In opposition to that view, the appreciation of Brooks's work in relation to black activism was voiced by Addison Gayle, Jr., who wrote in 1972 of Brooks's coming to share with "young black poets" a determination "to create poetry that is more meaningful to black people." Following Brooks's account in her autobiography Report from Part One (1975), most critics date this interest in black activism and Afrocentric writing from Brooks's experience at a Black Writers' Conference at Fisk University in 1967 and her involvement in the late sixties (including a poetry workshop) with a black teen gang in Chicago called the Blackstone Rangers. In 1971 Robert Farnsworth called her "a poet-reporter" with an "eye for the people and events of a black urban world pushed inward by white repression."
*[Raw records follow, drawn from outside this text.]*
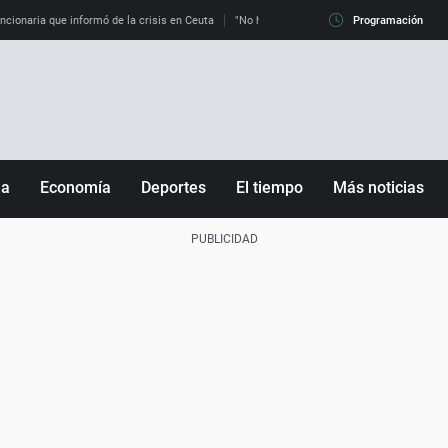
uncionaria que informó de la crisis en Ceuta
"No hay mafias, que no nos engañen": exper
Programación
ña
Economía
Deportes
El tiempo
Más noticias
Fútbol
Sociedad
Baloncesto
Mundo
Tenis
Salud
Motor
Cultura
Ciencia y Tecnología
adrid
Gastronomía
nciana
Medio ambiente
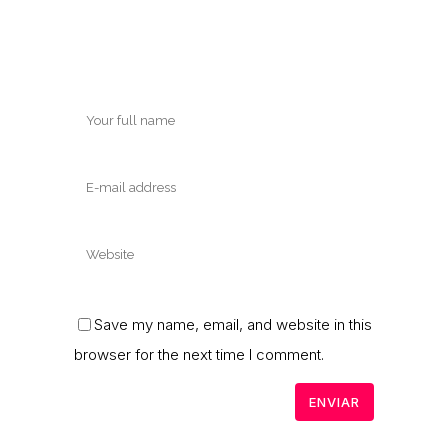
Save my name, email, and website in this
browser for the next time I comment.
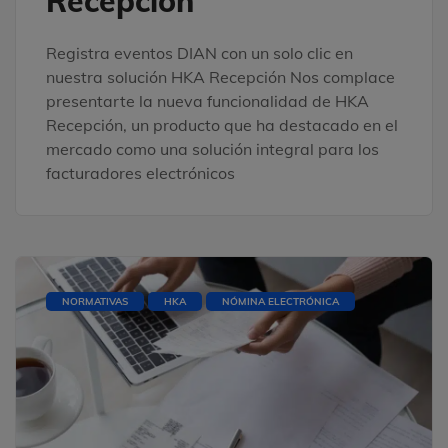
Recepción
Registra eventos DIAN con un solo clic en
nuestra solución HKA Recepción Nos complace
presentarte la nueva funcionalidad de HKA
Recepción, un producto que ha destacado en el
mercado como una solución integral para los
facturadores electrónicos
NORMATIVAS
HKA
NÓMINA ELECTRÓNICA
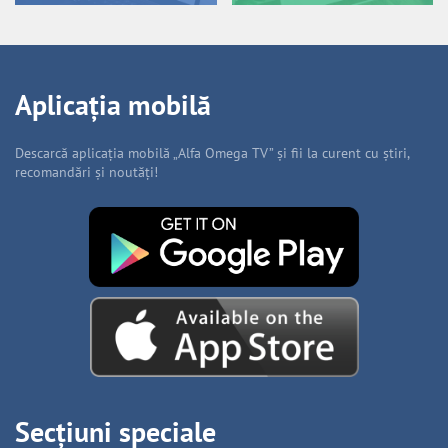
Aplicația mobilă
Descarcă aplicația mobilă „Alfa Omega TV” și fii la curent cu știri,
recomandări și noutăți!
Secțiuni speciale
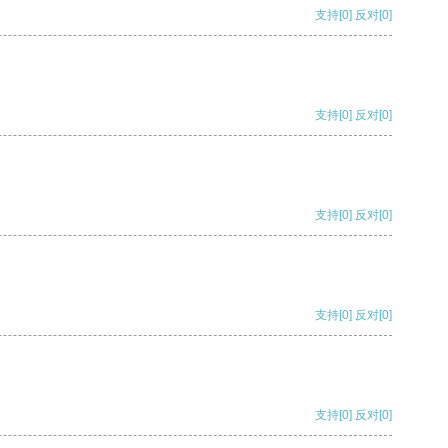
支持
[0]
反对
[0]
支持
[0]
反对
[0]
支持
[0]
反对
[0]
支持
[0]
反对
[0]
支持
[0]
反对
[0]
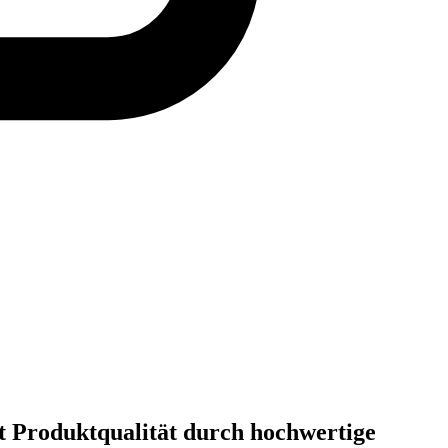
t Produktqualität durch hochwertige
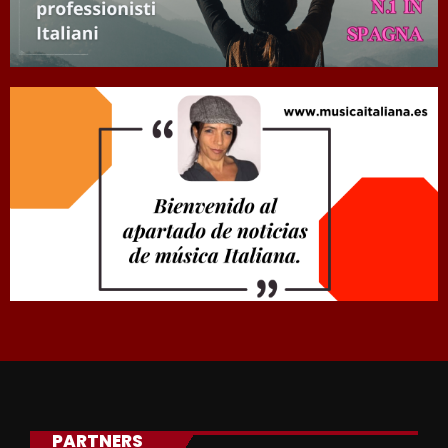
PARTNERS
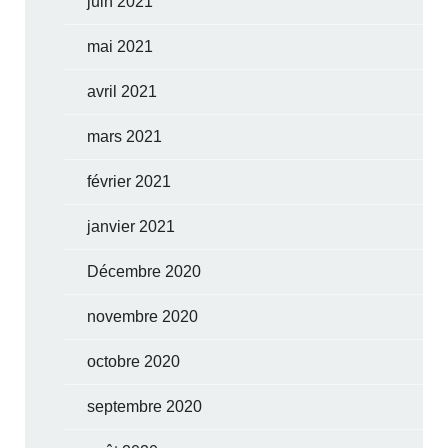
juin 2021
mai 2021
avril 2021
mars 2021
février 2021
janvier 2021
Décembre 2020
novembre 2020
octobre 2020
septembre 2020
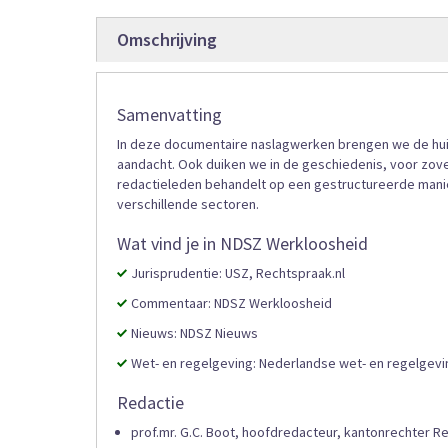
gallerij
Omschrijving
Samenvatting
In deze documentaire naslagwerken brengen we de huid
aandacht. Ook duiken we in de geschiedenis, voor zov
redactieleden behandelt op een gestructureerde manier
verschillende sectoren.
Wat vind je in NDSZ Werkloosheid
Jurisprudentie: USZ, Rechtspraak.nl
Commentaar: NDSZ Werkloosheid
Nieuws: NDSZ Nieuws
Wet- en regelgeving: Nederlandse wet- en regelgevin
Redactie
prof.mr. G.C. Boot, hoofdredacteur, kantonrechter R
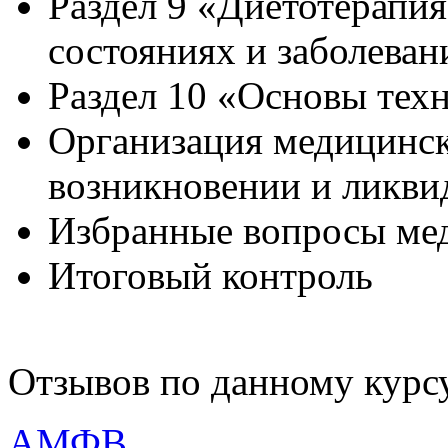
Раздел 9 «Диетотерапи
состояниях и заболеван
Раздел 10 «Основы тех
Организация медицинс
возникновении и ликви
Избранные вопросы ме
Итоговый контроль
Отзывов по данному курсу
АМФВ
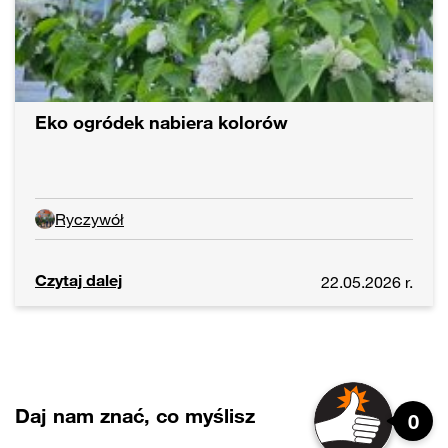
Eko ogródek nabiera kolorów
Ryczywół
Czytaj dalej
22.05.2026 r.
Daj nam znać, co myślisz
0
The essays reprinted in this volume develop more fully the controversy about formal excellence and black political commitment. In 1968 James N. Johnson pointed out that "wrongdoing in the arts is as real as wrongdoing in our social structure," and he writes of Brooks's In the Mecca that "no white poet of her quality is so undervalued, so unpardonably unread." In 1969, Dan Jaffe wrote that Brooks "has dealt with the question of racial as well as personal identity from the start" but also that "she has not denied the demands of the Muse for the demands of the Cause." Jaffe also observes that the label "black poetry ... veils [and even "cheapens"] her considerable achievement."

The social and political importance of the literary arguments about the value of Brooks's works--including a denial of the putative superiority of universalist claims and traditional forms--was stated with great clarity in 1975 by Haki R. Madhubuti (Don Lee), in an essay that has been widely read, having appeared as an introduction in Brooks's autobiography, Report from Part One. Before 1967 Brooks had been "on the roadway to becoming a conscious African poet" though still "accommodating her work and her person to definitions that were imposed on her from the outside"; "Gwendolyn Brooks is deeply involved with black life, black pain and black spirits" but her early work kept "within the expected" and within white norms; "Annie Allen more so than A Street in Bronzeville seems to have been written for whites." Madhubuti writes that the great poem In the Mecca represents "the redirecting of her voice to her people--first and foremost"; she is "an African poet." (This emphasis contradicts in advance the formalist and universalist assumptions and values of some critics, including Henry Taylor, whose work I will be mentioning below.)